Piła bus transforms into ‘armoured operating room’ to help wounded in Ukraine
A bus from Piła has been spectacularly transformed into an armoured hospital wagon and sent to help the wounded in Ukraine.
Gifted to the humanitarian organisation Humanosh by Piła City Hall and transport authority MZK, the Solaria Urbino 10 bus took months to adapt - a process that was entirely overseen by the Autorota foundation.
The bus is protected by 8mm shrapnel resistant armour, fine mesh coverings over the windscreen and metal plates welded over side windows and other vulnerable parts.
First having its interior disassembled, it was then fitted and renovated in Romania with the total cost amounting to around PLN 1 million.
Serving as a mobile operating room, features include four operating tables, an air decontamination system, defibrillators, wash tub and sterilisation equipment.
Although it is unknown where exactly the bus will now serve, a representative of Humanosh has been quoted as saying it will be stationed around five to fifteen kilometres from the frontline.
Speaking to Gazeta Wyborcza, Piotr Skopiec of Humanosh said: “It will be placed in a kind of a trench that will be accessible from three sides – on one side, cars and trucks carrying wounded will be able to bring soldiers.
“On the other, ambulances can arrive to then take the patients once their condition has been stabilised.
“Lastly, on the third side, there will be an evacuation route, that is, a route for the bus itself to exit when the need arises.”
Additionally, a second bus that was donated at the same time in 2022 is also to undergo a refit before it is also sent eastwards in anticipation of a Ukrainian counter-offensive.
Tadeusz Majewski of Piła’s MZK said: “The buses were used right to the very end by us and are entirely operational and have a lowering ramp – this is important, because we envisage them being used by Ukrainian medical services.
“Moreover, the vehicles both have pneumatic suspension, which should make it easier for them to drive over uneven terrain.”
Eventually, the bus will be joined not just by the other Solaris donated by Piła (for which funds for conversion are currently being raised), but also by an armoured American caravan and truck that will coordinate the influx and outflux of wounded.
Although unorthodox, Skopiec said that the prevailing military situation dictated that such unusual steps were taken.
He said: “There are few stabilisation points right now and the situation is so dynamic that making such points stationary is high risk.
“You need to be able to evacuate quickly if possible and also prevent the loss of medical equipment.”
For Humanosh, the long-awaited premier of this remarkable vehicle is another tangible success in their ongoing bid to provide aid for Ukraine.
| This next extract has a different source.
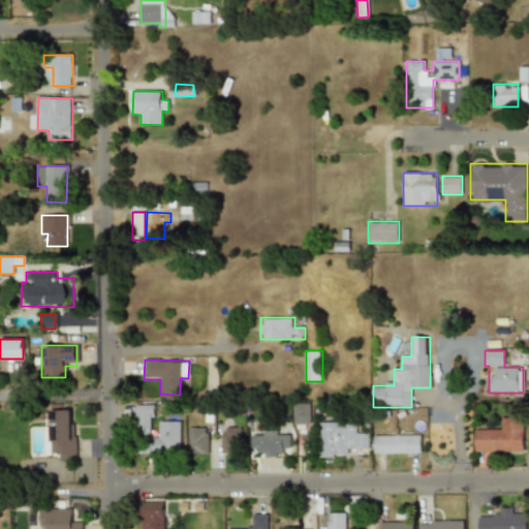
[(311,403),(293,404),(293,425),(311,424),(311,403)]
Based in Zdynia in Malopolska, the NGO was first founded in 2020 “to commemorate and disseminate the history of the Righteous Among the Nations of the world, to fight racism and intolerance, and to help anyone who experiences those.”
Established by Katarzyna Skopiec (whose own grandparents were recognised as Righteous Among the Nations) and her husband, Piotr, the couple have been involved in helping refugees for over 15 years.
Doubling down on their efforts since the Russian invasion of Ukraine, the couple have so far helped secure the evacuation of 2,500 Ukrainians, among them 1,500 children with cancer.